As her gaze eased to the right she glanced into the car behind her. And saw the young man, compact, Italian-looking.
She blinked, not sure why she remembered him, and then recalled that she'd seen somebody who looked a lot like him someplace else. The loft? No, in the East Village, near Mr. Kelly's apartment ...
Outside Mr. Kelly's apartment the day she'd broken in. Yes, that was it! And it was the same guy who'd ducked into the deli when she'd been on the street in front of Washington Square Video.
Pretty Boy, wearing the utility jacket. Sitting on the doorstep, smoking and reading the Post.
Or was it?
It looked like him. But she wasn't sure. No Con Ed jackets today.
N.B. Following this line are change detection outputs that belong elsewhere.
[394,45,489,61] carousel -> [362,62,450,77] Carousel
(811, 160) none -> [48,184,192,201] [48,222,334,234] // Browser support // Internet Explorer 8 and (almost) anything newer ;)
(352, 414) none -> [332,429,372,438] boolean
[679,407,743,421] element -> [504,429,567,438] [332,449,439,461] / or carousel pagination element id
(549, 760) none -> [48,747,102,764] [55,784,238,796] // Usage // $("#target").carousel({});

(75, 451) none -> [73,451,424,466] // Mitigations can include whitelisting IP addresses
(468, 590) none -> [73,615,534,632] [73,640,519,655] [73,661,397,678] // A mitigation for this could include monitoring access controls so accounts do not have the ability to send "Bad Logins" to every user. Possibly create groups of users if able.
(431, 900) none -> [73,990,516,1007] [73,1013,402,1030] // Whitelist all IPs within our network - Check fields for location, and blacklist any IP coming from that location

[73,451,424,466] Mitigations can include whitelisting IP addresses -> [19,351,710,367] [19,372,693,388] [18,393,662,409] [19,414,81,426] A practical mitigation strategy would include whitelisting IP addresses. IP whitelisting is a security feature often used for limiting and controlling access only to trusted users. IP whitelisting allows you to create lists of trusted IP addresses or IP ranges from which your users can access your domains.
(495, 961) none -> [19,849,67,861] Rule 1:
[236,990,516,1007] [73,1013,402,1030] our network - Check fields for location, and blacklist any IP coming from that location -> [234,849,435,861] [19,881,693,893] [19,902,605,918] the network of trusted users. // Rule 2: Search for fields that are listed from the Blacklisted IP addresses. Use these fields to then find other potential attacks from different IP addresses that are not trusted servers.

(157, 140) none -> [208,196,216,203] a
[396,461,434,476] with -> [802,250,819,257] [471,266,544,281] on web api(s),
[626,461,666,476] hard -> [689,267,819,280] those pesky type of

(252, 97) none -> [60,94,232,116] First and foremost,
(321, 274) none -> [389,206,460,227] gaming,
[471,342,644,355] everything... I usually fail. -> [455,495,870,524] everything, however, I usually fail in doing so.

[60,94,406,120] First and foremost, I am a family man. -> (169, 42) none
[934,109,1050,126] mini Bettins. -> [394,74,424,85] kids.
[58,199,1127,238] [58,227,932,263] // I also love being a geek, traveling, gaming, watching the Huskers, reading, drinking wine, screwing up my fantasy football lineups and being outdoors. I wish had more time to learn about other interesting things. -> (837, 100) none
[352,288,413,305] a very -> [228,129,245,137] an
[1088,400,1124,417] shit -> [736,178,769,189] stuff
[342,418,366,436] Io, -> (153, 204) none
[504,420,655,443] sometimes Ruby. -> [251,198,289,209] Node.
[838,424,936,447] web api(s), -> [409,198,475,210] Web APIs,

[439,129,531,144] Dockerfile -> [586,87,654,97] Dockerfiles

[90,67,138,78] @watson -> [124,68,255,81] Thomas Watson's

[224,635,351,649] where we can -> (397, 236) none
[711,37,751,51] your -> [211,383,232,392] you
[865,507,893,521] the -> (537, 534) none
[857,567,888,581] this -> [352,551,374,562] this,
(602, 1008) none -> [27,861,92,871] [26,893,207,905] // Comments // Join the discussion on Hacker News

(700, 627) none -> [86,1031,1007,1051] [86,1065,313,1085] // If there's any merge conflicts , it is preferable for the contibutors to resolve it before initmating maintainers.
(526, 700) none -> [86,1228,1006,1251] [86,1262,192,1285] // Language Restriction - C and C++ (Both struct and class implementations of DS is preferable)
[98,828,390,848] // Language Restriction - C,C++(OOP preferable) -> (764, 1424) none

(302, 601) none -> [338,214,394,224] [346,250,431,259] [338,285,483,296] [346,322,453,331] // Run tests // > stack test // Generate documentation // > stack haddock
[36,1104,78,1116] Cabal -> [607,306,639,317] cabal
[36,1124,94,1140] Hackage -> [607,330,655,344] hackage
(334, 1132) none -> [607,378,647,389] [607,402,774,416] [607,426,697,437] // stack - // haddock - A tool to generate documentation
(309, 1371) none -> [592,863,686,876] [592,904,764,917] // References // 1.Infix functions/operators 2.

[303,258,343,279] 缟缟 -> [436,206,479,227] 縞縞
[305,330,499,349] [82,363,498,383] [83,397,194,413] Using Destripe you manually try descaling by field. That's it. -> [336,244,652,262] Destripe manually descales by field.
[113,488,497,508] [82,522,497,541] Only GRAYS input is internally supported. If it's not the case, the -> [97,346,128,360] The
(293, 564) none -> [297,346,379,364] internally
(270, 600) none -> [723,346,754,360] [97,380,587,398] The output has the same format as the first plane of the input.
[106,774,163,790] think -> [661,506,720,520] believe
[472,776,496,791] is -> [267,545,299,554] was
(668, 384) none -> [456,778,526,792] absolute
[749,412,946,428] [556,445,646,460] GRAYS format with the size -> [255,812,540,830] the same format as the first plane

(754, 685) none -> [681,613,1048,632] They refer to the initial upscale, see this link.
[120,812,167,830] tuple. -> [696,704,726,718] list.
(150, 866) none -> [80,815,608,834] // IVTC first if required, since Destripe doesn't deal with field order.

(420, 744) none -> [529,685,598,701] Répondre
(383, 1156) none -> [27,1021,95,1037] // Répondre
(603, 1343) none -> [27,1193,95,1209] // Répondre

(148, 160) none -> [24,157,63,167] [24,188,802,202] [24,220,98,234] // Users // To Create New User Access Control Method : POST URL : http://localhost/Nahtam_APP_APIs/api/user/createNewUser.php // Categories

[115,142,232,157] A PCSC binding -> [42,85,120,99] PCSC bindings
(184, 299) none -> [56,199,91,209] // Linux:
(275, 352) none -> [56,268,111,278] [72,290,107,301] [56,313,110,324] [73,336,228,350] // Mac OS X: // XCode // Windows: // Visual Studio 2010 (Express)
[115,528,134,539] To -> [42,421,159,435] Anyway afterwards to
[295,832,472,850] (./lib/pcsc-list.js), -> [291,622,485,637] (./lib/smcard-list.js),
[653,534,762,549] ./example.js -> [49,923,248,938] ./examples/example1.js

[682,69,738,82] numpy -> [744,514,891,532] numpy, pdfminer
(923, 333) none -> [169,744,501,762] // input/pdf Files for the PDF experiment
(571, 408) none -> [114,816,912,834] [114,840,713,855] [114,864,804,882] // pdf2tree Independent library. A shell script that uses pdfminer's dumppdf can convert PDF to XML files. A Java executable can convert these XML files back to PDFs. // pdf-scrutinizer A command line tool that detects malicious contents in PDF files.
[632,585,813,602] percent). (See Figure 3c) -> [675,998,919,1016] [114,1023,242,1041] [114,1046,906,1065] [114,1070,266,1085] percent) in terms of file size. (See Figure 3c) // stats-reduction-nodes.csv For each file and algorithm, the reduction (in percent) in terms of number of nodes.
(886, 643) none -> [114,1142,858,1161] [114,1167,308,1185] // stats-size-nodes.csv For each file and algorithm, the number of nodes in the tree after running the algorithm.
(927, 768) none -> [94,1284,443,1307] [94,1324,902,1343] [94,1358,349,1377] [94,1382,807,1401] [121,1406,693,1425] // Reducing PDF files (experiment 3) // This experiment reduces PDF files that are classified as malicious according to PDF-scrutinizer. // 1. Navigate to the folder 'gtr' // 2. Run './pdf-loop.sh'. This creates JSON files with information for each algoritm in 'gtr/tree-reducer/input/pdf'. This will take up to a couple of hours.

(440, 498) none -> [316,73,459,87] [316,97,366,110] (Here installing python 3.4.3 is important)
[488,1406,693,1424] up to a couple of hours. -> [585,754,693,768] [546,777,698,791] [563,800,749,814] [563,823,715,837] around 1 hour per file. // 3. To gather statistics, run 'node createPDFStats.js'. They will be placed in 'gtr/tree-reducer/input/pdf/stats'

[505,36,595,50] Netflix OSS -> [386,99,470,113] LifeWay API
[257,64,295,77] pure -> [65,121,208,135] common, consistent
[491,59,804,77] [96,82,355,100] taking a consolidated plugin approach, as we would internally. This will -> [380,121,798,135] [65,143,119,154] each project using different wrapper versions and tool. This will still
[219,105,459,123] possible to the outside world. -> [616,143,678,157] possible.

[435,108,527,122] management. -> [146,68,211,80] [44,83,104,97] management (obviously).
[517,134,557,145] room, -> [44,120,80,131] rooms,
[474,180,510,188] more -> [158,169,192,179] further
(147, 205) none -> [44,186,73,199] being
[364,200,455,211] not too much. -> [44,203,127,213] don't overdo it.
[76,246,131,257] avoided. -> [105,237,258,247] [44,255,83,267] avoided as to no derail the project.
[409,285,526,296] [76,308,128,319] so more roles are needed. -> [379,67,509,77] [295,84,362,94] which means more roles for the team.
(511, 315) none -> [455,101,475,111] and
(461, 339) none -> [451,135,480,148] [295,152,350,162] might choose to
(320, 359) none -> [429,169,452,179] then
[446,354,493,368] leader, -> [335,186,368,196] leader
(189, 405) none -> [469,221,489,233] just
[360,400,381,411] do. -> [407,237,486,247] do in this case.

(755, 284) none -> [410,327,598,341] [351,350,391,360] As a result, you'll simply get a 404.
The man wasn't looking her way, didn't even seem to know she was there. Reading a book or magazine, engrossed in it.
No, it couldn't be him.
Paranoid, that's what she was. Seeing the man with the yellow eyes, seeing Death, had made her paranoid.
It was just life in a city of madmen, dirty screeching subways, fifteen hundred homicides a year, a thousand police detectives with close-together eyes. U.S. marshals who like to flirt.
Paranoia. What else could it be?
Hell, she thought, get real: it could be because of a million dollars.
It could be because of a murder.
That's what else it could be.
The lights went out again as the train clattered through another switch. She leapt up, heart pounding, ready to run, sure that Pretty Boy'd come pushing through the door and strangle her.
But when the lights came back on the man was gone, was probably standing in a cluster of people by the door, about to get off at the next stop.
See, just paranoia.
She sat down and breathed deeply to calm herself. When the crowd got off he wasn't in the car any longer.
Two stops later, at Bay Ridge, Rune slipped out of the car, looking around. No sign of any Pretty-Boy meter readers. She pushed through the turnstile, climbed to the sidewalk.
Glancing up and down the street, trying to orient herself.
And saw him. Walking out of the other subway exit a half-block away. Looking around--trying to find her. Jesus ...
He had been following her.
She looked away, trying to stay calm. Don't let him know you spotted him. He pushed roughly through crowds of exiting passengers and passersby, aiming in her direction.
Trying to look nonchalant, strolling along the street, pretending to gaze at what was displayed in store windows but actually hoping to see the reflection of an approaching taxi. Pretty Boy was getting closer. He must've shoved somebody out of the way: she heard a macho exchange of "fuck you, no, fuck you." Any minute he'd start sprinting toward her. Any minute he'd pull out the gun and shoot her dead with those Teflon bullets.
Then, reflected in a drugstore window, she saw a bright yellow cab cruising down the street. Rune spun around, leapt in front of a pregnant woman, and flung the door open before the driver even had a chance to stop.
In a thick Middle-Eastern accent the driver cried, "What the hell you doing?"
"Drive!"
The cabbie was shaking his head. "No, uh-uh, no...." He pointed to the off-duty lights on the top of the yellow Chevy.
"Yes," she shouted. "Drive, drive, drive!"
Rune saw that Pretty Boy'd stopped, surprised, not sure what to do. He stood, cigarette in his hand, then began taking cautious steps forward toward them, maybe worried that the scene at the cab would attract some cops.